**GIVEN TEXT**:

Singh warned the farmers who abandon cows after using their milk for a long time.
He further said: "Cow's milk, ghee, 'dahi' and dung are good. Goddess Lakshmi resides in cow dung, and mother Ganga lives in cow urine."
"We are concerned about cows and are protecting them….these are not stray animals. There is a lot of difference between stray animals and abandoned animals. We call them 'Nirashrit Govansh'," said Singh.
Samajwadi Party spokesman Rajeev Rai said the BJP (Bharatiya Janata Party) government was not sincere towards the issue of protection of cows. He said Prime Minister Narendra Modi, in his 2022 poll campaign, had promised to resolve the issue. He added the BJP government was talking about registering cases against those who abandon cows instead of taking measures to resolve the issue.
Uttar Pradesh Police lodged an FIR against 16 named and 20 unidentified persons under the Prevention of Cruelty to Animals Act for allegedly herding stray cattle inside a government primary school after allegedly breaking open the lock on the school's gate in Karan Khal village of Hasanpur police station area in January in Amroha district.
In a similar case, police in Sambhal has registered a case against at least 13 named and 50 unknown people for blocking the highway and creating an atmosphere of chaos.
Shyam Singh Chahar, a farmer leader in Agra, accused the Centre of double standards, saying that the government will initiate legal action against those farmers who abandon their cattle after it stops giving milk is highly objectionable.
The stray animals who go to the gaushala live only for three-six months, and after that, they die due to lack of food and facilities.

Saved entries:
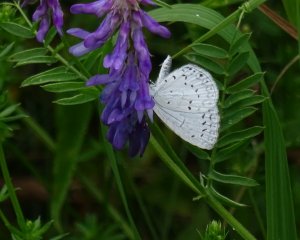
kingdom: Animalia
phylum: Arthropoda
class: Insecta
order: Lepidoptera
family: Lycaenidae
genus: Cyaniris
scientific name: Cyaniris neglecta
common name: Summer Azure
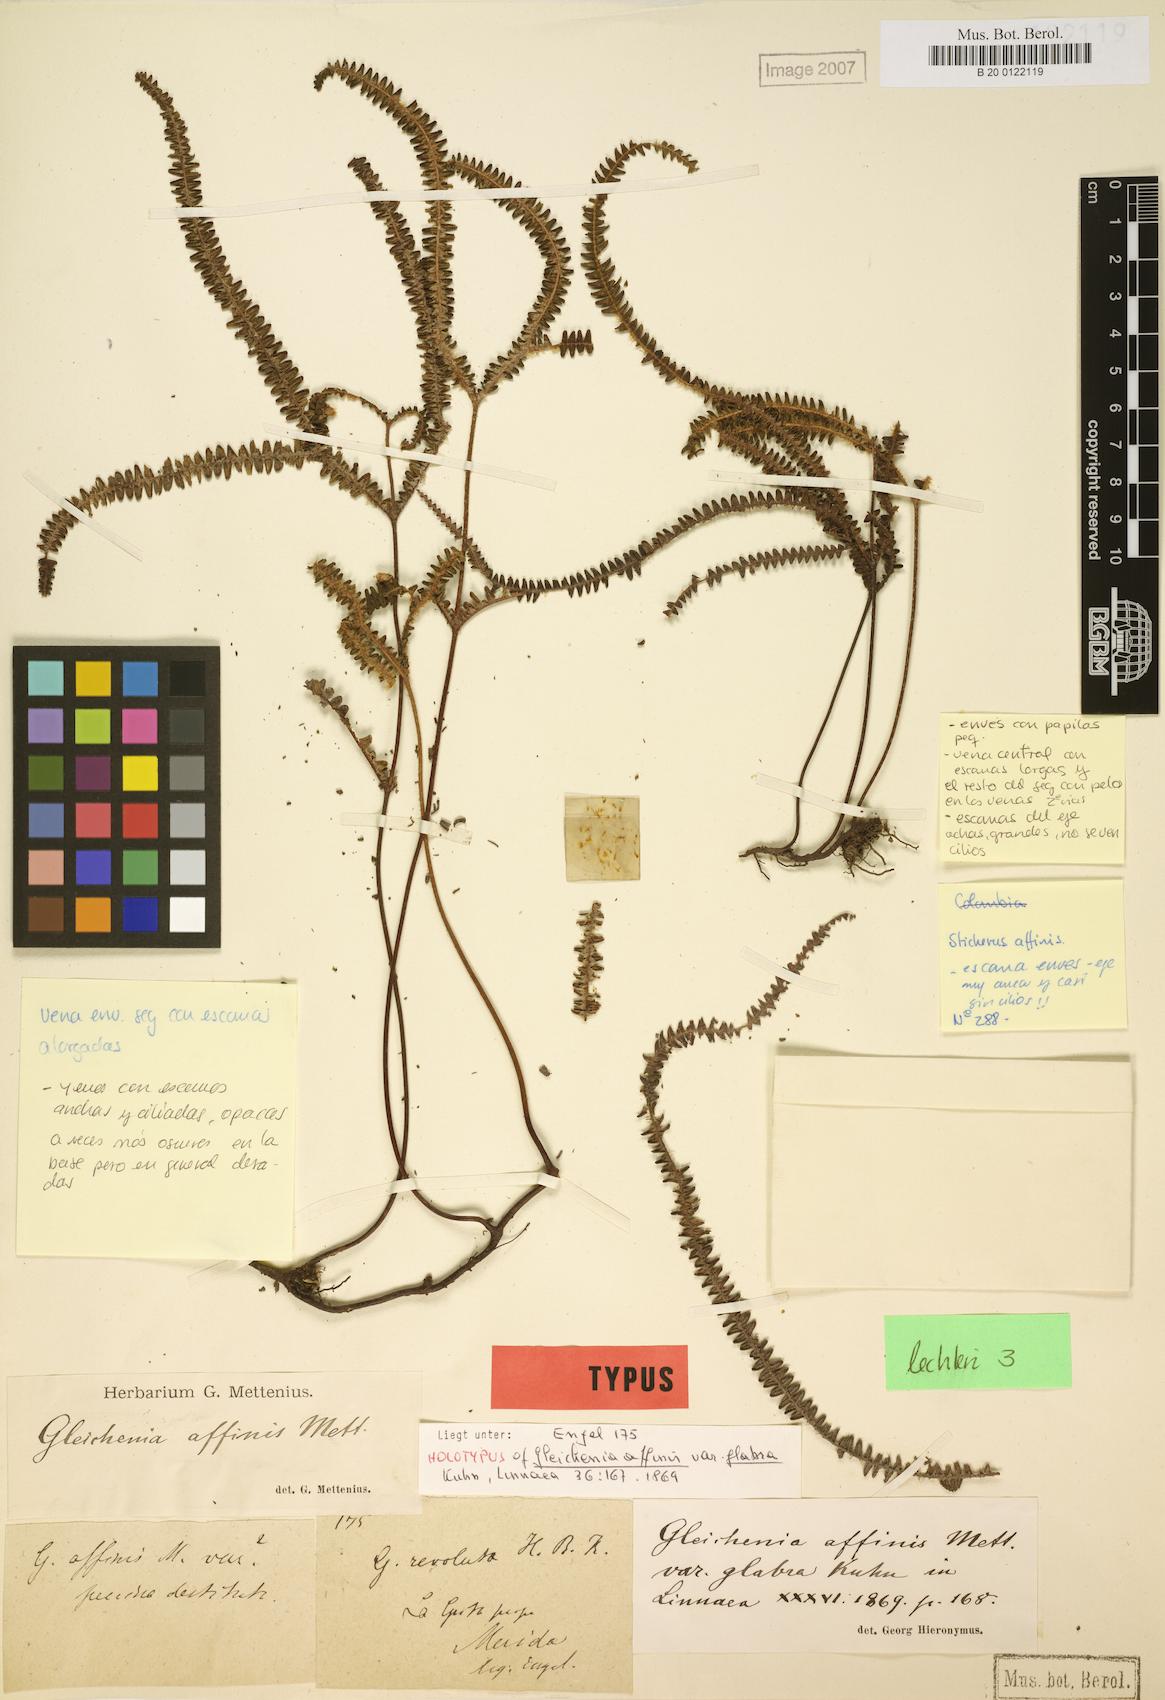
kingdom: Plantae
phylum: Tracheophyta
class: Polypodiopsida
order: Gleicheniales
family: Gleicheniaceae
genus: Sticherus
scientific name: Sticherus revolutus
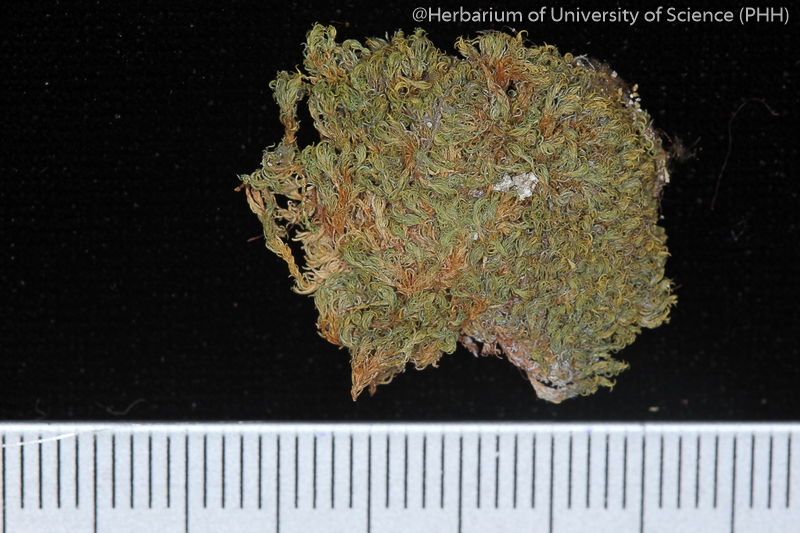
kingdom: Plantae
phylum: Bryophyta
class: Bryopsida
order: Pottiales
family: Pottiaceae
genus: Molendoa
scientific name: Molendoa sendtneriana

**THE PROBLEM**:
In the text on abandoned cows, what does Singh say the abandoned cows are called?

**OUTPUT OF THE TASK**:
'Nirashrit Govansh'